TEXTO FORNECIDO
-------------------------
Processo n.º 679/2010
(Recurso Penal)
Data: 30/Setembro/2010
Recorrente: A ou A (A)
Objecto do Recurso: Despacho que indeferiu
o pedido de Liberdade Condicional
ACORDAM OS JUÍZES NO TRIBUNAL DE SEGUNDA INSTÂNCIA DA R.A.E.M.:
I – RELATÓRIO
O recorrente A ou A, identificado nos autos acima referidos, inconformado com o despacho que lhe denegou o pedido de liberdade condicional, dele vem recorrer, alegando em síntese conclusiva:
O recorrente foi condenado na pena de 13 anos 3 meses 6 dias de prisão, e até ao presente momento satisfaz integralmente o requisito formal para a liberdade condicional.
O recorrente cometeu um crime de tráfico e um crime de detenção indevida de instrumentos para consumo, e durante a execução da pena, cometeu mais um crime de extorsão qualificada em co-autoria.
Apesar de as circunstância, natureza e consequência serem graves, nem por isso entendeu o legislador que o condenado perdeu a possibilidade de requerer e o direito à liberdade condicional.
É verdade que o crime cometido pelo recorrente foi gravoso, mas a condenação severa continha advertência para com o público, sendo por isso alcançada a finalidade de prevenção geral. E mais, como o recorrente tem cumprido a pena de prisão por mais que 11 anos, o custo que ele pagou foi de tal modo pesado que o levou a afastar-se de qualquer outro crime no futuro. É isso que consiste a finalidade de prevenção especial.
O recorrente tem melhorado o seu comportamento, e foi avaliado como “bom”, de tipo de confiança, mostrou-se arrependido pelas suas próprias condutas. Isto justamente explica que o recorrente é capaz de controlar a si próprio com respeito a todas normas regulamentares e está a tentar corrigir o seu erro. Além do mais, as actividades criminosas desenvolvidas pelos recorrente são puramente ocasionais, não se verificando o desígnio por sua parte que visa condutas duradouros ou outras condutas do crime.
-------------------------
DADOS FORNECIDOS
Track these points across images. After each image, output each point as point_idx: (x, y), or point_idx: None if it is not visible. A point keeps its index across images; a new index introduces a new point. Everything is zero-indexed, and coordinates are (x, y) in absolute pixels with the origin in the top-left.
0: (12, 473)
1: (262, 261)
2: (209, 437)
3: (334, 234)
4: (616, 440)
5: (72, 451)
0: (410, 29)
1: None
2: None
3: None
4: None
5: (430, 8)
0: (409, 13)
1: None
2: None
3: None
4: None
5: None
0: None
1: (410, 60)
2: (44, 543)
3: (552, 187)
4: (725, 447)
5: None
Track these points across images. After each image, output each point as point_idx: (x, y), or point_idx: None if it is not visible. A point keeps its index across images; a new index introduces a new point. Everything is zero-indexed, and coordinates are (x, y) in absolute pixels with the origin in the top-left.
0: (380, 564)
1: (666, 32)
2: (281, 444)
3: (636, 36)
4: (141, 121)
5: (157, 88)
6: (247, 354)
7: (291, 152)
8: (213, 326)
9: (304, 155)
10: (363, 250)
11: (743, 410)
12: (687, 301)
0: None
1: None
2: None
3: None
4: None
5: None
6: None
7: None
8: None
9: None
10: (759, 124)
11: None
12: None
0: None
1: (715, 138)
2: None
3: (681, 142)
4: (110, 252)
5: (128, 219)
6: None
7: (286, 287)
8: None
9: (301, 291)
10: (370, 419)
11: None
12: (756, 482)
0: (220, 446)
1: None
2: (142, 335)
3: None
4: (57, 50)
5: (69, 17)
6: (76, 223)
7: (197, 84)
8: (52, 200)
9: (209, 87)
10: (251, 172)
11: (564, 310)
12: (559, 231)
-------------------------
TAREFAS E EXERCÍCIOS
1. Enumere todos os crimes que, segundo o acórdão sobre a liberdade condicional, o recorrente cometeu.
2. Prossiga o acórdão sobre a liberdade condicional a partir do ponto em que termina.

RESPOSTAS DOS EXERCÍCIOS
1.
- Tráfico
- Detenção indevida de instrumentos para consumo
- Extorsão qualificada em co-autoria

2.
Se se indeferir outra vez o seu pedido e deixá-lo a cumprir a pena até ao fim, aumentar-se-á a dificuldade da sua reinserção social.
Nos termos expostos, entende o recorrente que dispõe das condições legais para concessão da liberdade condicional, que o despacho do Mmo J.I.C que indeferiu o pedido de liberdade condicional do recorrente violou o disposto dos artigo 56.º e 40.º do CPM, pedindo se anule o despacho e coloque o recorrente em liberdade condicional.
O Digno Magistrado do MP, na 1ª Instância, opõe-se a tal pretensão.
O Exmo Senhor Procurador Adjunto emite o seguinte douto parecer:
As peças processuais de fls. 409 a 413 e de fls. 416 e verso mostram que a divergência mais essencial consiste em se o recorrente reunir os 2 pressupostos substanciais consagrados nas duas alíneas do n.º 1 do art. 56º do CP.
Para abonar a sua posição, o recorrente invocou nuclearmente o melhoramento da sua conduta na prisão e o sincero arrependimento, e criticou que o douto despacho recorrido infringia o disposto nos artigos 56º e 40º do mesmo diploma legal.
Ressalvado o respeito, afigura-se nos que o presente recurso não merece provimento.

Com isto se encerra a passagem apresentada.